Que haya algún aprendizaje

“Del trabajo desarrollado por el equipo técnico que realizó la auditoría se concluye que lo sucedido con la implementación del sistema de votación automatizado fue producto de la mala gestión del área informática de la Junta Central Electoral (JCE). El mal diseño del software, sumado a no haber contado con herramientas para detectar o prevenir la falla y no haber podido mitigarla a tiempo, reflejan también la ausencia de protocolos y la falta de aplicación de buenas prácticas. El equipo auditor no encontró evidencia de ataques externos, sabotaje o intento de fraude. Dadas las circunstancias la mañana de la elección, era imposible continuar con la jornada por lo que la suspensión decidida por parte del pleno de la JCE fue correcta…”.

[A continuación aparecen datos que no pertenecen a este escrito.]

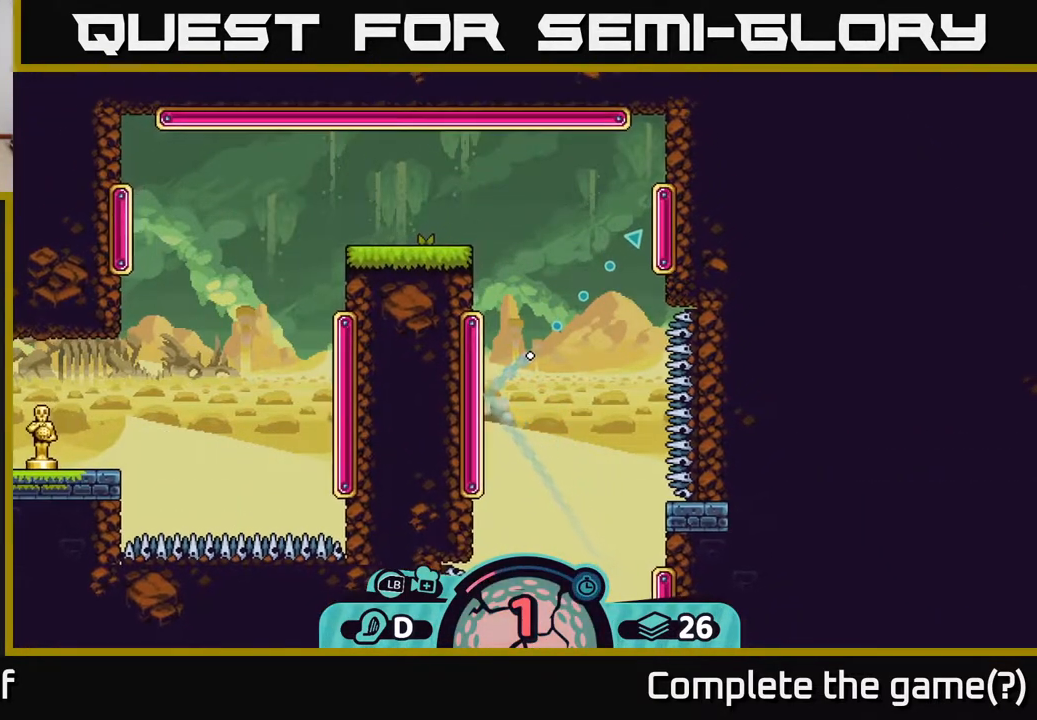
{"buttons": [], "left_stick": "up-right", "right_stick": "center", "events": []}
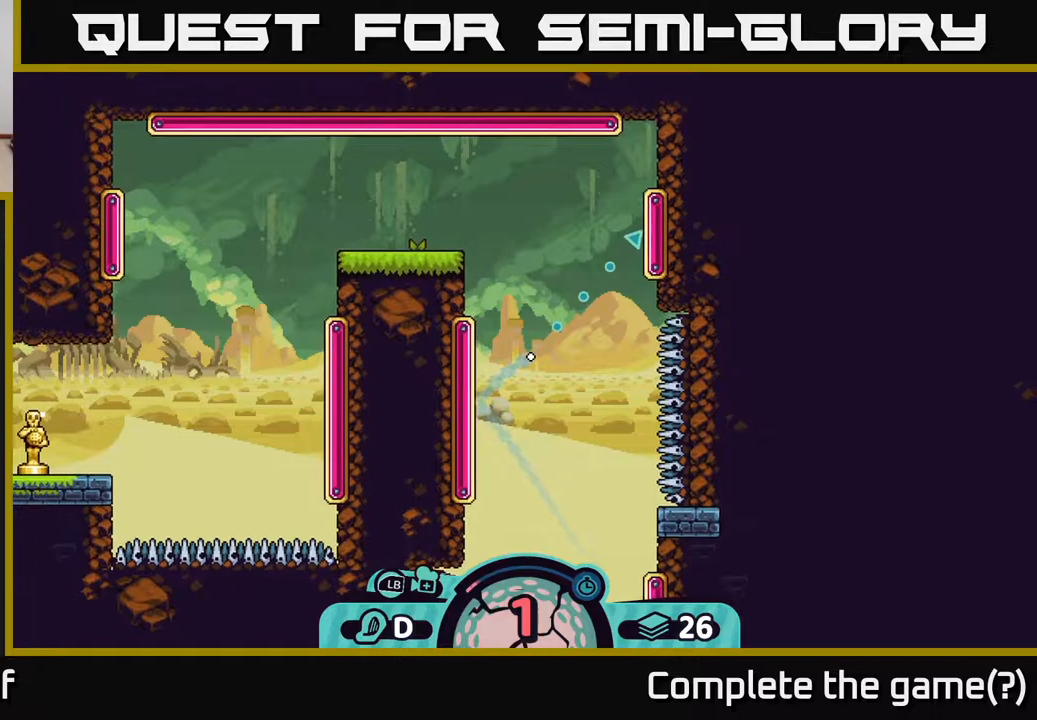
{"buttons": [], "left_stick": "up-right", "right_stick": "center", "events": []}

Lo anterior es una de las consideraciones contenidas en el resumen ejecutivo del informe de la Secretaría para el Fortalecimiento de la Democracia (SFD) y el Departamento para la Cooperación y Observación Electoral (DECO) de la Organización de Estados Americanos (OEA) de la auditoría para identificar la o las causas por las cuales no fue posible la correcta implementación del voto automatizado en las elecciones municipales del 16 de febrero de 2020.

El informe de la OEA deja clarísimo que el fracaso de la implantación y pretendida operación del famoso sistema de votación automatizado aprobado y promovido por la JCE como la más avanzada tecnología en el ejercicio del sufragio fue un verdadero desastre, que puso a riesgo la paz social.

No vamos ahora a condenar ni a censurar. Quizás se puedan recordar las dudas vertidas por este diario y los fundados cuestionamientos de mucha gente, técnicos e incluso líderes políticos, sobre los cuales en el momento llovieron muchísimas descalificaciones por hacer afirmaciones o conclusiones mayores que tampoco viene al caso enumerar.

Lo que sí debemos decir es que un altísimo porcentaje de los hechos ocurridos en tiempos recientes en materia de organización de los procesos electorales pudieron evitarse si las autoridades de la JCE hubiesen prestado oído, si hubiesen sido receptivas a las observaciones hechas de la mejor buena fe y quizás basadas en visiones y percepciones del ejercicio político democrático de los últimos 54 años.

Y esperar que haya algún aprendizaje.